Do we really take the time to do something about it though? We watch the news, read articles and pray for them, but when something is so far away it is difficult to put yourself in the mindset that your donation can help make a difference.

One small Adventist hospital in Malawi took initiative to help their sister hospital when they continued to learn about the ongoing crisis at both Cooper Adventist Hospital and Waterloo Hospital.

“Two weeks ago the Malamulo Hospital administrative committee agreed that we wanted to do something for our sister hospitals on the front line of the Ebola crisis in Liberia and Sierra Leone. We wanted to do something, which would allow all staff to participate no matter the amount,” Jason Blanchard, hospital CEO said. “As you know our staff are not wealthy and our district is one of the poorest in Malawi.”

After presenting the fundraising idea to the hospital staff and encouraging them to take the time to seriously consider what each person could give, they tallied up all of the donations and were surprised by the numbers.

The outcome? One hundred seventeen, Malamulo Hospital employees gave whatever they could afford to share, which was 624, 450 MWK. This number translates into $1601,15 U.S. currency and was doubled after the Malamulo Hospital administrative committee agreed that they would match this amount, bringing the total donation to 1,248,900 MWK ($3,202.31). 

“The hospital staff are ecstatic that this number was met as their stated goal was 250,000 MWK,” Blanchard said. 

“I had to be sure that these people were helped as I would like to be helped,” said Witness Selengu, a ground worker at the hospital. “I gave knowing that my brothers and sisters are hurting and I wanted to help them get the medication they need.”

Blanchard went on to say that the hope of Malamulo is that other hospitals, institutions and individuals will also step forward to help these hospitals in their fight against Ebola.

Malia Juliyele, a security guard for the hospital said, “It felt so good to help. Though I gave only a little it was all I could give. We all gave a little and it made a difference. It would be good if other hospitals would think he way we did and give to such programs.”

“It looks like the Ebola Virus is taking a huge toll on the lives of Africans and is continuing to spread. Our goal is to increase the safety and security at Cooper and Waterloo while making sure they have the supplies they need to save lives and prevent loss. We humbly ask others to give too and are proud that Malamulo Hospital is in a position to start the ball rolling,” Blanchard said.

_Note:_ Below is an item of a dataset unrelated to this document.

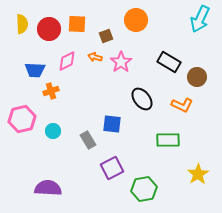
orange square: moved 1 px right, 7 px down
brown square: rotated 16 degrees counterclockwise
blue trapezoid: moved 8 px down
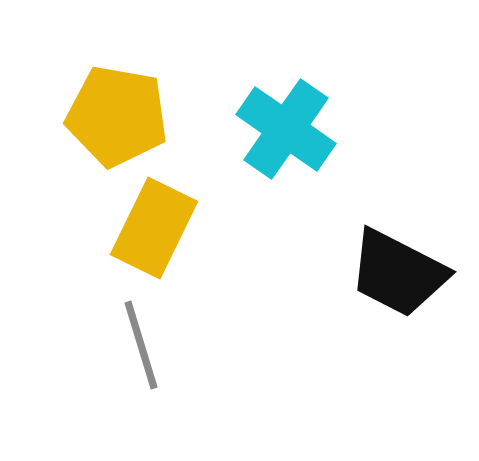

The reality is that every contribution to this cause can help in the protection of hospital staff at Cooper and Waterloo. For seemingly small contributions, you can provide supplies that can help make a difference of life and death for someone in West Africa.

  • $500 to send 42 lbs. of emergency supplies to West Africa
  • $125 to purchase a case of fluid resistant jump suites, globes, masks with face shields, hats and shoe covers
  • $100 to help support the families of hospital employees who have died from Ebola
  • $75 to buy food for a patient at our hospital in Sierra Leone and Liberia for two weeks
  • $50 to buy 5 cases of badly needed IV fluids
  • $25 to buy medicine and other medical supplies
  • $10 to buy a pack of suture for surgery
  • $5 to help our hospital pay for transportation to and from the hospital for a week

No donation is too small to help during this crisis. The economies in the effected places are almost non-existent and people are in need of support and help. Please continue to pray and provide financial support for these hospitals.

“I gave to help those in need,” Kenneth Nyoni, intern nurse and midwife said. “Christ asks us to give freely to those who need our help, we did and we hope others will too.”